The wonderful paradox is that the less he engages in the world around him, the more he engages the reader in the oddities of social interaction: its agonies and consolations alike. At the start of ‘Pleasure Beach’ the narrator meets a pilgrim reading Thus Spake Zarathustra:
‘Know your enemy,’ I say, approvingly.
‘Love your enemy,’ he corrects. ‘Prick.’
It’s a poem which seems to show Kennard at his worst: full of in-jokey academic references, images of urban decay, and glimpses of dystopian postmodern capitalism. But later on, after watching two boys drown, he offers us,
I am laughing –
Because the Category Assessment Form
I have to fill in to report the accident
Is abbreviated to CAT ASS.
‘Do you think that’s funny,’ I ask the pilgrim.
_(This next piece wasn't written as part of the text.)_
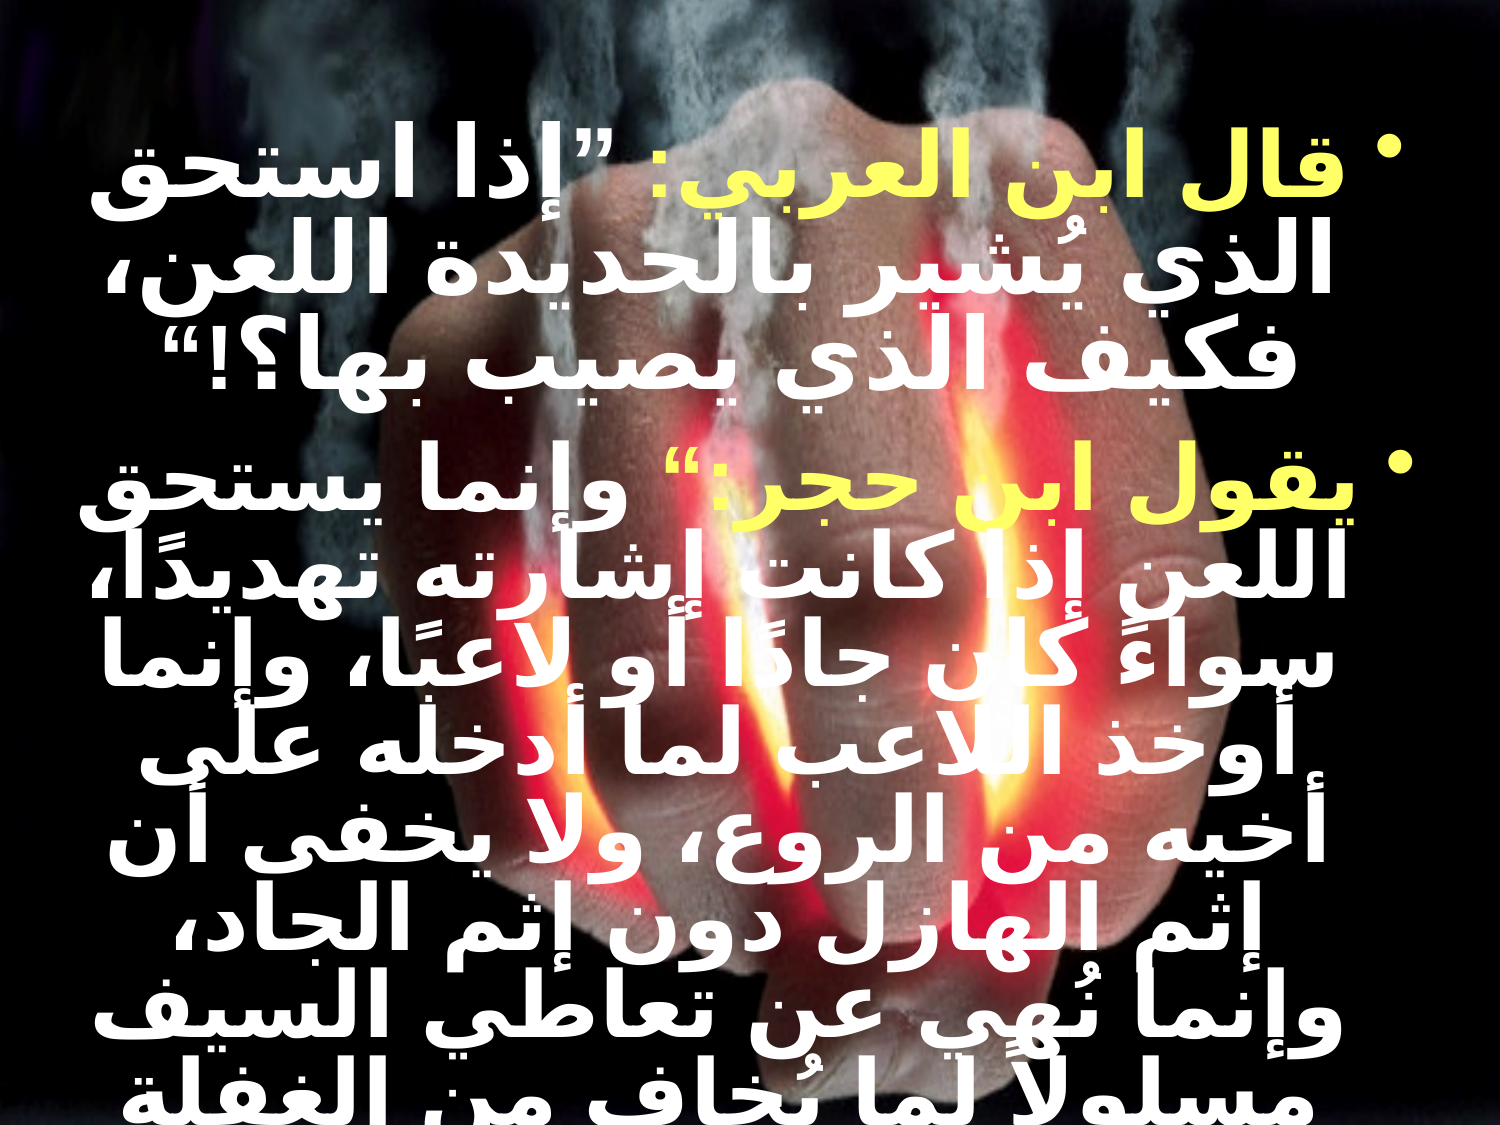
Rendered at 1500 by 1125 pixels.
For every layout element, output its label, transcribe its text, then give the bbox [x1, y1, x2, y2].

text_box يقول ابن حجر:“ وإنما يستحق اللعن إذا كانت إشارته تهديدًا، سواءً كان جادًا أو لاعبًا، وإنما أوخذ اللاعب لما أدخله على أخيه من الروع، ولا يخفى أن إثم الهازل دون إثم الجاد، وإنما نُهي عن تعاطي السيف مسلولاً لما يُخاف من الغفلة عند التناول فيسقط فيؤذي. [53, 432, 1441, 1024]
picture [0, 0, 1500, 1125]
list قال ابن العربي: ”إذا استحق الذي يُشير بالحديدة اللعن، فكيف الذي يصيب بها؟!“ [52, 113, 1442, 386]
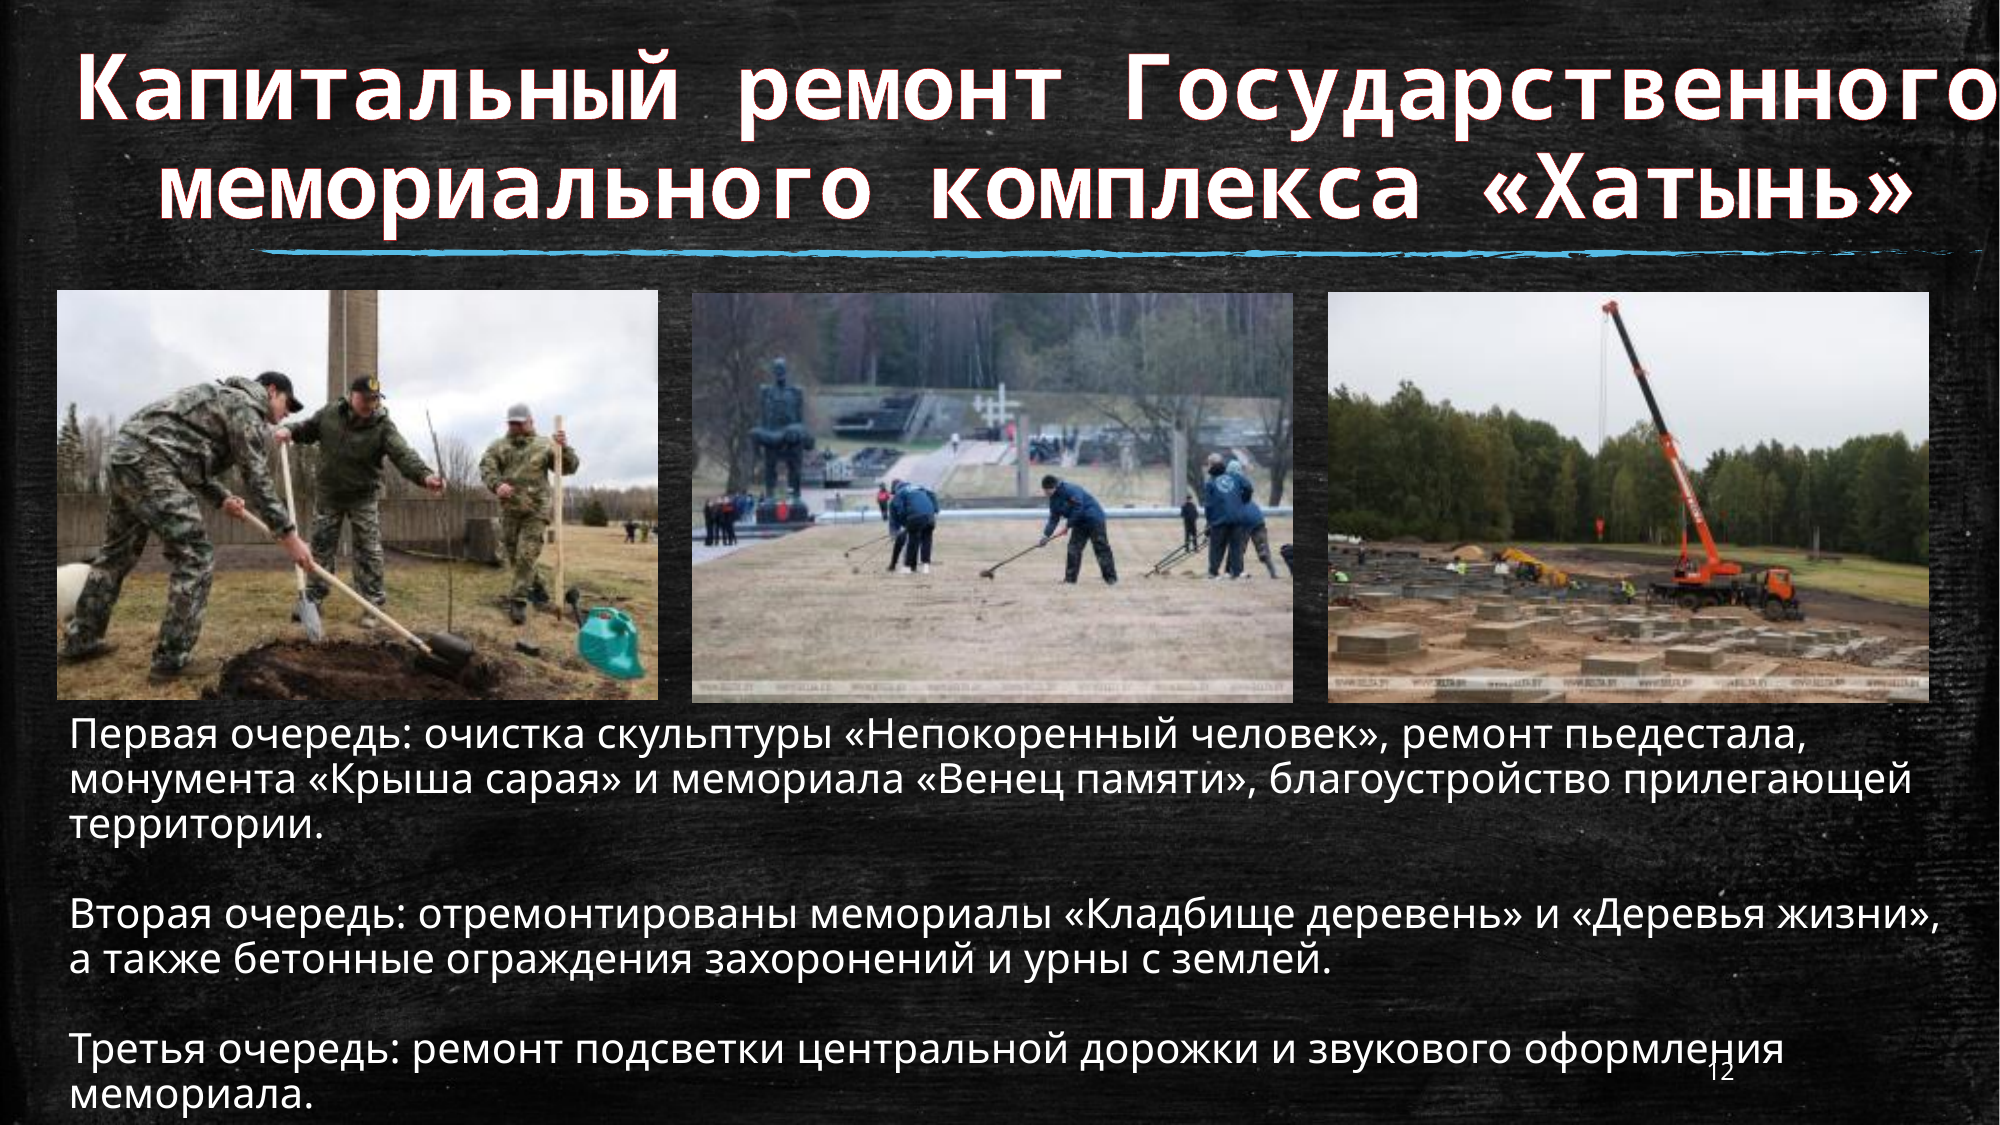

‘Cat ass,’ he chuckles. ‘Yeah, that’s funny.’
The pilgrim and I have the same sense of humour.
In the hands of a less careful writer you might assume you’re being lectured on something: state bureaucracy, perhaps, or indifference to suffering, or even just being bombarded with images with no attempt to organise or interpret. But if you contrast this to the concluding lines of the otherwise relatively straight-faced ‘Forms of Despair’ you get a different perspective:
We described the funny pages to Simon – who had lost both his eyes
But the jokes didn’t work so well in description.
In The Migraine Hotel, the ability to get the joke, to share momentarily in someone’s sense of humour and view of the world represents one of the few moments of genuine connection and understanding between people: Kennard turns a moderately amusing joke into something much more humane. His may be a mad, absurdist universe, but he never loses sight of how to share his sense of humour.
Kennard still has a long way to go: too much of this third collection already feels self-parodic, and the intellectual in-jokes genuinely start to grate. He is at his worst when playing just for laughs – performing for a crowd absent from these pages. But The Migraine Hotel marks the continued development of a serious talent and one which his publishers Salt, for all their spirited response to financial woes, should take considerable pride in having nurtured.